[Data entries]

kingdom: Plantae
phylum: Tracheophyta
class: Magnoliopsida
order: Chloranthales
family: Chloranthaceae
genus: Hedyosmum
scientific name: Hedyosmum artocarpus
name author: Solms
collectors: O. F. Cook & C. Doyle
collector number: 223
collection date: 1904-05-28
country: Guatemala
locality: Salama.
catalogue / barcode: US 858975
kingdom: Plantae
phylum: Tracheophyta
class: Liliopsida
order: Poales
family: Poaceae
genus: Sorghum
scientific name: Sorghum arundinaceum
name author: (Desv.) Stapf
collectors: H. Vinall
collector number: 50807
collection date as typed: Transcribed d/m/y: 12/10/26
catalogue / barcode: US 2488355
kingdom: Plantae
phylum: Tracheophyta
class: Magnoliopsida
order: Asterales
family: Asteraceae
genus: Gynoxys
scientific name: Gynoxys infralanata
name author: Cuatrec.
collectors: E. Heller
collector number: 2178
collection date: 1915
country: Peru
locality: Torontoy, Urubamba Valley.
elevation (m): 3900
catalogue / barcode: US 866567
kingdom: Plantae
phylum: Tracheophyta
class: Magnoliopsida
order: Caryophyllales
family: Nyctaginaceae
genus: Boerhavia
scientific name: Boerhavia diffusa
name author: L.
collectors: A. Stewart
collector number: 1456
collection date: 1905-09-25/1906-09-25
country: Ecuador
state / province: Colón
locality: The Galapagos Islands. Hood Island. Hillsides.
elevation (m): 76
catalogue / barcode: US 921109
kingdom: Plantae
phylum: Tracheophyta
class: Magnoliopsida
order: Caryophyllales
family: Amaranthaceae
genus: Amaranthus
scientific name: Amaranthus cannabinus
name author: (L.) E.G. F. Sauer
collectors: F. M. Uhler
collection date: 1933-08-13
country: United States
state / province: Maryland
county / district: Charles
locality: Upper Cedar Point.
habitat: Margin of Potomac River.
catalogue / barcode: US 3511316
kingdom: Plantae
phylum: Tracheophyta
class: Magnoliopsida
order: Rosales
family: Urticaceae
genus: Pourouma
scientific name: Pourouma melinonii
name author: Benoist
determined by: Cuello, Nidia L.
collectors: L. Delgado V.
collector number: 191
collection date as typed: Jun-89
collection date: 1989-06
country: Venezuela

[Challenge] Render the stretch from the line containing "determined by: Cuello, Nidia L." through the end of the rows as a numbered list, leaving out any blank lines.

[Answer for this exercise]
1. determined by: Cuello, Nidia L.
2. collectors: L. Delgado V.
3. collector number: 191
4. collection date as typed: Jun-89
5. collection date: 1989-06
6. country: Venezuela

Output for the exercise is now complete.